Use a t-distribution table to find the critical t-value for \( \alpha = 0.05 \) two-tailed test given the calculated degrees of freedom.- Compare the calculated t-statistic with the critical t-value.

Make a Decision

If the calculated t-statistic exceeds the critical t-value, reject the null hypothesis. Otherwise, do not reject it.

Key concepts

Two-Sample t-Test

When you want to compare two groups to see if there is a significant difference, a two-sample t-test is a great tool. This method helps you examine whether the means of two independent samples, like our two university groups, are significantly different from each other.

In our example, we're testing if the average speed skating times from two universities differ. When you perform a two-sample t-test, you'll calculate a test statistic, which follows a t-distribution. This statistic considers the difference between the sample means, the sample standard deviations, and the sizes of your samples.

After finding the test statistic, you compare it to a critical value from the t-distribution to make decisions about your hypothesis. This tells you if the observed difference is statistically significant or just due to random chance. Remember, understanding the variance and ensuring the two groups you're comparing are independent is key for accurate results.

Significance Level

The significance level, often denoted as \( \alpha \), is crucial in hypothesis testing. It represents the probability of rejecting the null hypothesis when it is actually true. In simpler terms, it indicates the risk you are willing to take of making a type I error, which is incorrectly concluding a difference exists when it doesn't.

Commonly used significance levels are 0.05, 0.01, or 0.10. In this exercise, we have chosen a significance level of 0.05. This means that there is a 5% chance our results might suggest a difference between the universities' times, even if there's none in reality.

This significance level sets the threshold for our test statistic. If our calculated t-value exceeds the critical t-value derived from \( \alpha = 0.05 \), we find significant evidence against the null hypothesis, suggesting a real difference exists between the groups.

Standard Deviation

Standard deviation is a measure of how spread out numbers are, giving us insight into the variability within a dataset.

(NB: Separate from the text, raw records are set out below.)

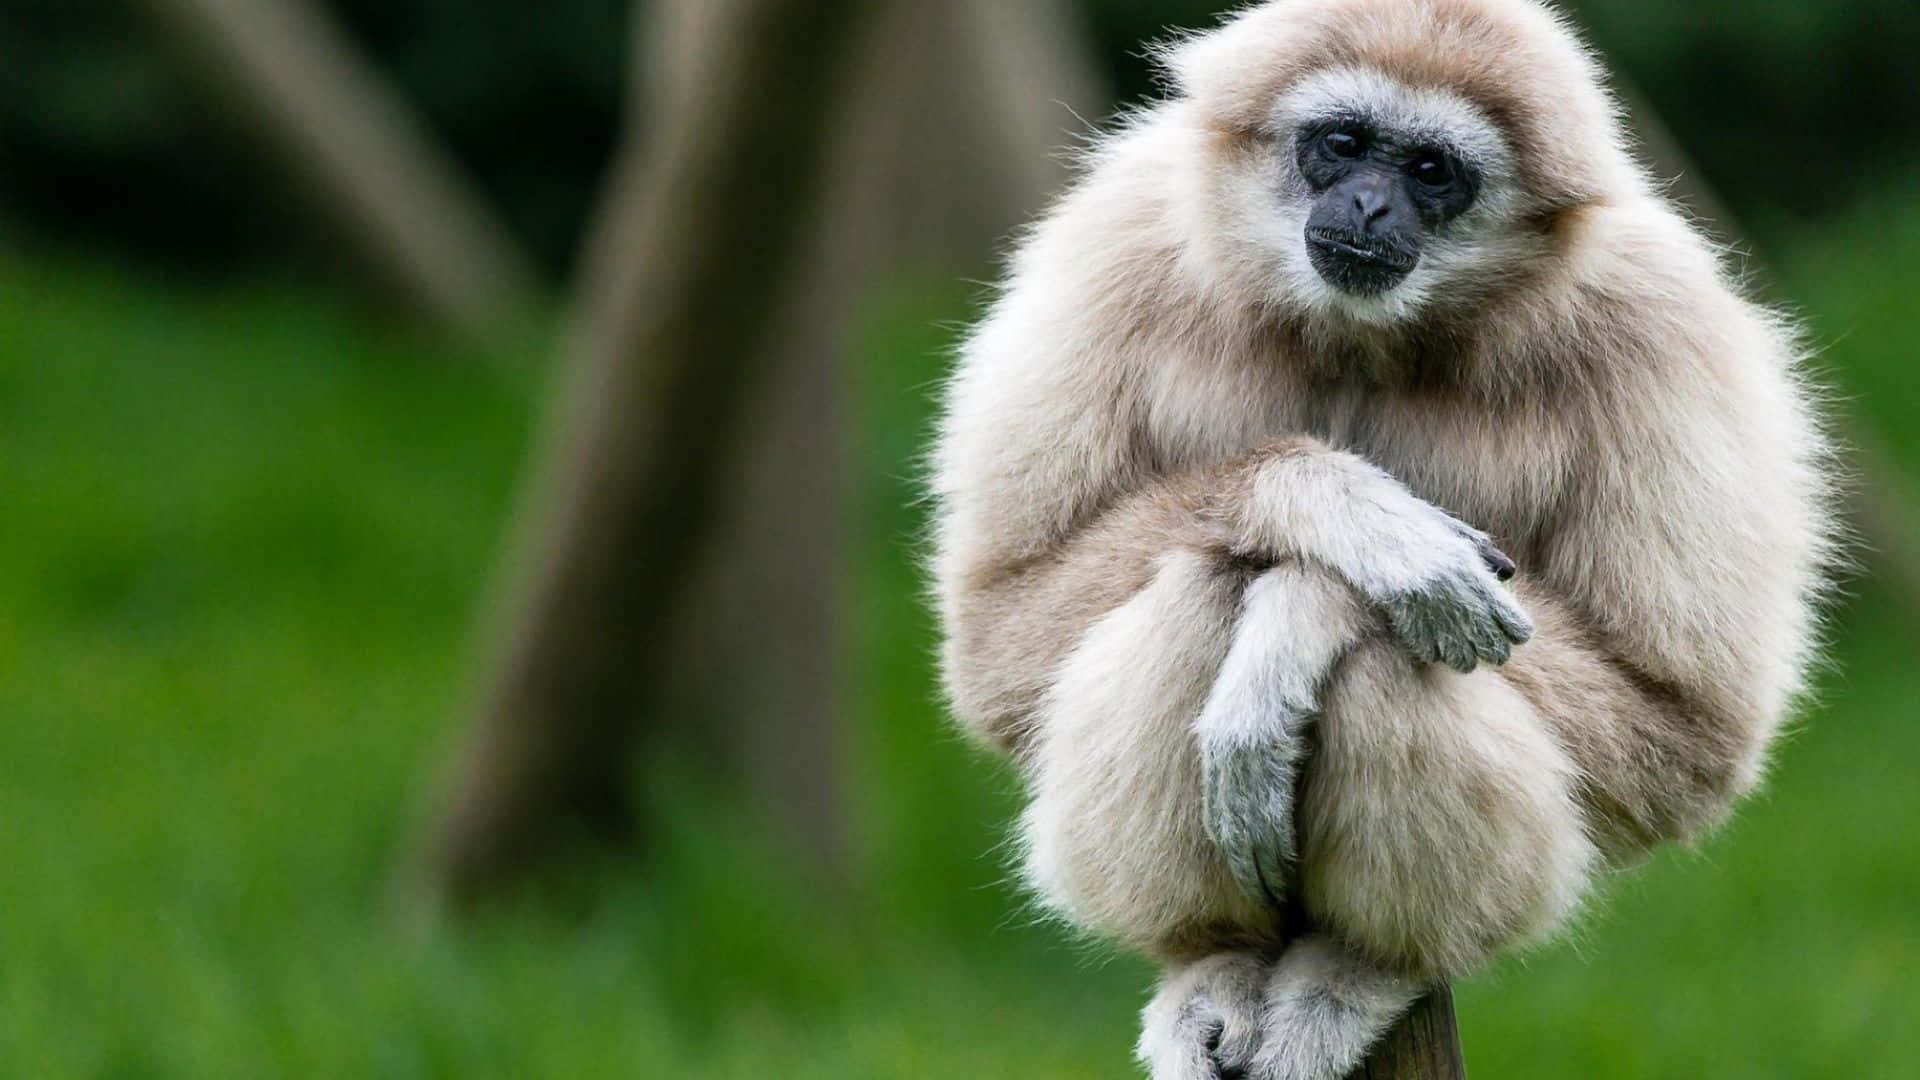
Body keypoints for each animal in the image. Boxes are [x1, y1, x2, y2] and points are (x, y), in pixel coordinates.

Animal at [926, 1, 1836, 1078]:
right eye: (1344, 144)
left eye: (1432, 171)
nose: (1367, 205)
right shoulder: (1113, 239)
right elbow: (999, 633)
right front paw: (1342, 510)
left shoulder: (1661, 324)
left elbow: (1685, 723)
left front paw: (1310, 604)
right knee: (1203, 584)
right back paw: (1213, 960)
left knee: (1388, 649)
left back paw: (1362, 962)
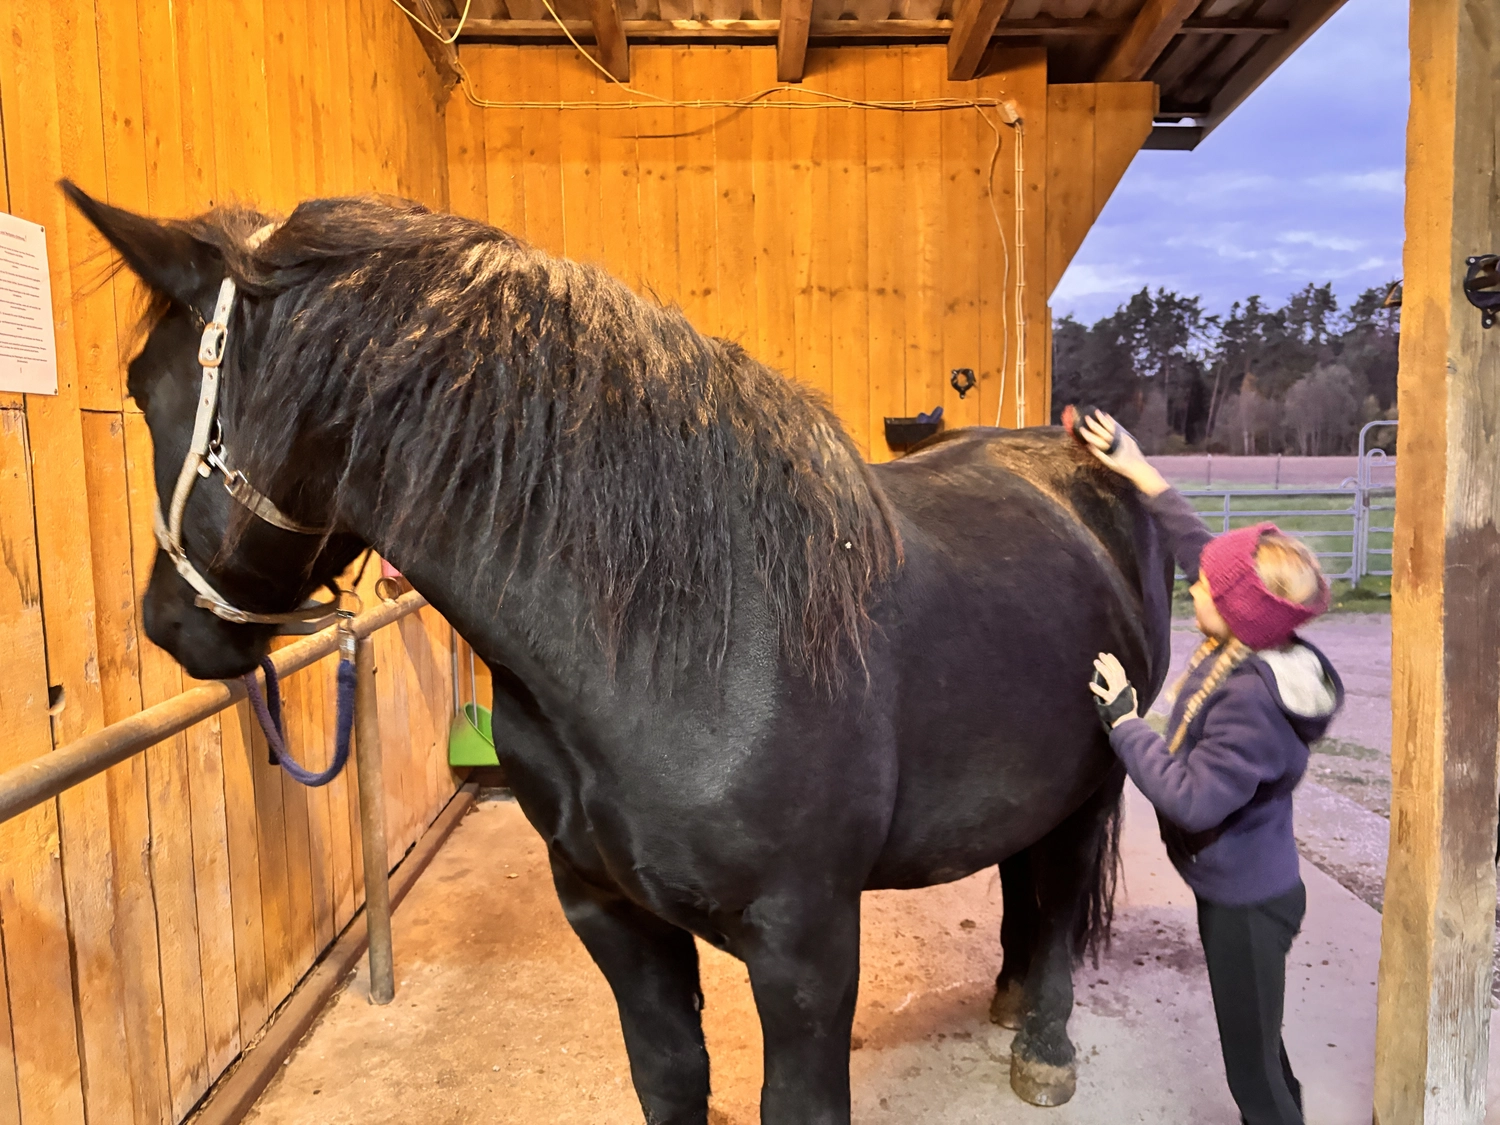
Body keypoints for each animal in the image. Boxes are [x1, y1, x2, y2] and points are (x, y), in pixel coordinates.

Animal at [66, 183, 1172, 1124]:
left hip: (1097, 782)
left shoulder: (806, 946)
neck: (675, 643)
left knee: (1065, 887)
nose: (168, 625)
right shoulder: (608, 913)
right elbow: (670, 1076)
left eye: (144, 387)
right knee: (1024, 871)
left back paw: (1044, 1043)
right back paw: (1008, 994)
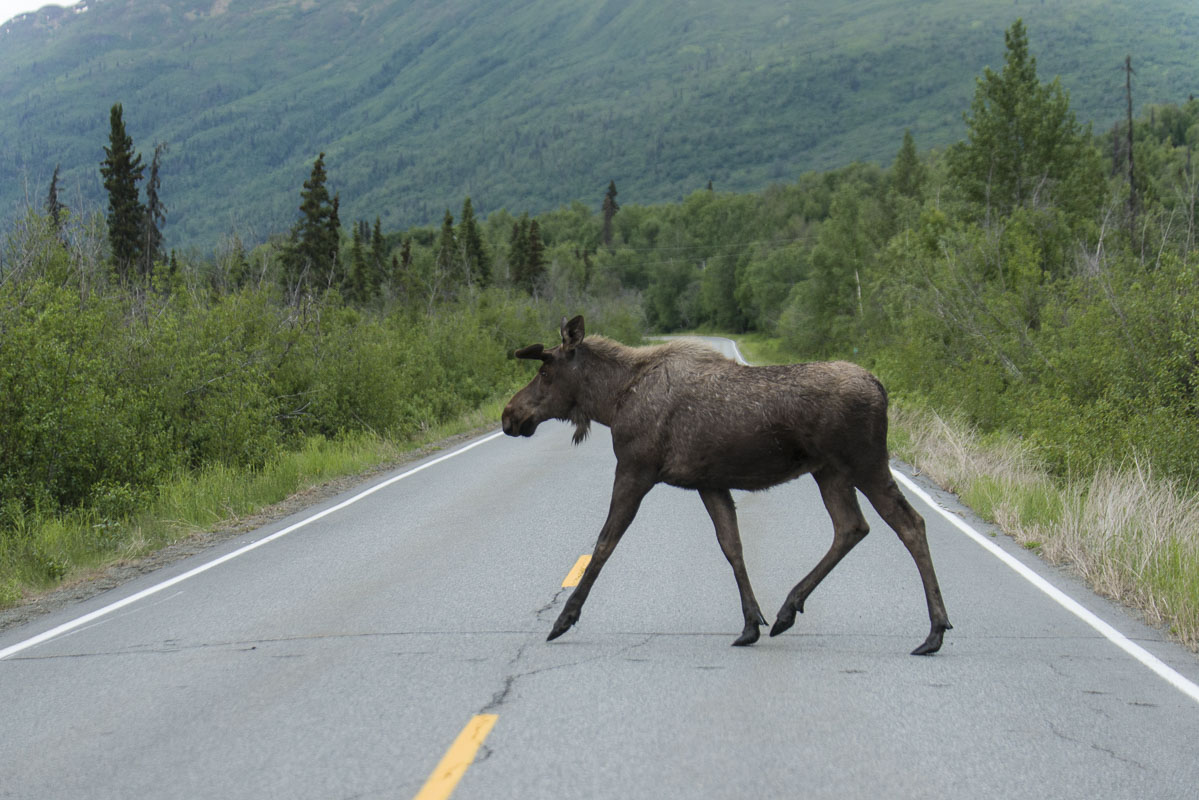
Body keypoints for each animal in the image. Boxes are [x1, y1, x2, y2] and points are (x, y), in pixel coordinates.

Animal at [501, 316, 949, 652]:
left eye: (545, 372)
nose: (509, 415)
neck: (612, 402)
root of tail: (881, 388)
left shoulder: (634, 469)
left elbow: (604, 544)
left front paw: (564, 619)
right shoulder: (709, 482)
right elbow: (732, 546)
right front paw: (751, 624)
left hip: (865, 463)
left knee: (910, 524)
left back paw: (934, 632)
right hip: (830, 471)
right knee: (851, 527)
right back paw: (787, 610)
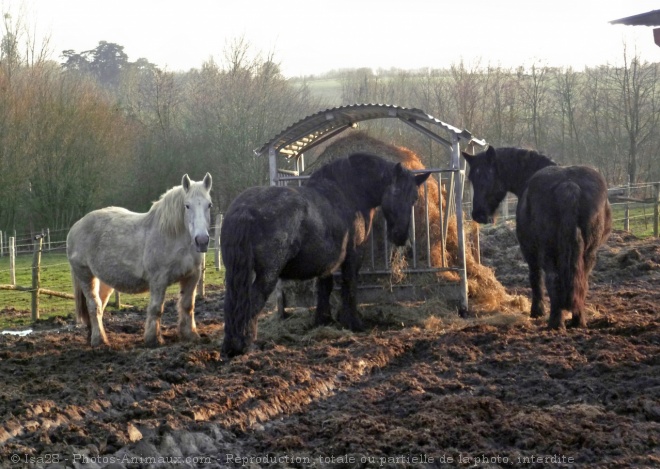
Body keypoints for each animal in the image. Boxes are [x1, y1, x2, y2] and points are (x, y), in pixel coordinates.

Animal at [66, 174, 213, 346]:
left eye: (209, 205)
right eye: (187, 206)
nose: (201, 241)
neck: (173, 237)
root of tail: (76, 226)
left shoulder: (192, 276)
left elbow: (187, 305)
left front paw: (190, 335)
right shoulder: (158, 280)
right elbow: (156, 308)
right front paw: (153, 339)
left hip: (102, 280)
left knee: (100, 305)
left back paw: (92, 336)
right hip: (85, 275)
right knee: (93, 305)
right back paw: (99, 340)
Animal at [219, 153, 430, 354]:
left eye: (414, 198)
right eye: (395, 192)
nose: (400, 236)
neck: (349, 193)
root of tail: (245, 209)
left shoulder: (326, 261)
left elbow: (324, 288)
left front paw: (323, 320)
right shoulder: (353, 256)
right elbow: (349, 286)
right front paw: (353, 322)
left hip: (235, 273)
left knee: (233, 302)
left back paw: (231, 345)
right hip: (268, 274)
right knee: (252, 301)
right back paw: (245, 344)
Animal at [462, 146, 612, 330]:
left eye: (488, 175)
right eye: (472, 178)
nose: (479, 214)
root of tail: (569, 185)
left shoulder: (529, 249)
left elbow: (535, 277)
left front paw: (537, 311)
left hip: (548, 250)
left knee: (552, 279)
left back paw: (555, 322)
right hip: (589, 252)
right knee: (581, 280)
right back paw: (577, 321)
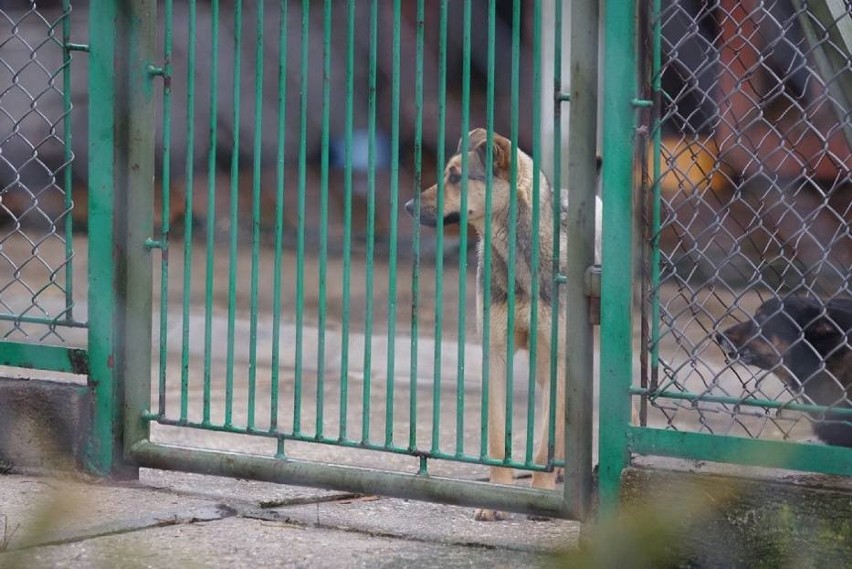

The lower the standard deviation, the closer the values are to the mean. When comparing two groups, understanding their standard deviations helps assess the consistency and reliability of their performance data.

To compute the standard deviation, you first calculate the variance, which measures the average squared deviation from the mean. For a sample, it's calculated as \[ s^2 = \frac{\sum (x_i - \bar{x})^2}{n-1} \]The square root of the variance gives you the standard deviation, \( s \).

In our context, finding the standard deviations for skaters from each university helps us understand how varied their skating times are. This variability affects our t-test, as larger variability might make it harder to detect differences between the groups.

Null Hypothesis

The null hypothesis is a fundamental concept in statistical tests. It represents the default position that there is no effect or no difference, often denoted as \( H_0 \). In our exercise, the null hypothesis states that there's no difference in the average skating times between the two universities.The null hypothesis is tested against an alternative hypothesis, \( H_1 \), which posits that a difference does exist. Our statistical tests aim to provide evidence to reject or fail to reject \( H_0 \) based on the data.

In hypothesis testing, you gather data to calculate a test statistic. This is then compared to a critical value to decide about \( H_0 \). If the evidence strongly contradicts \( H_0 \), it may be rejected, which indicates that the alternative hypothesis is more likely.

By applying a structured approach through hypothesis testing, we can objectively evaluate claims with a quantifiable degree of certainty.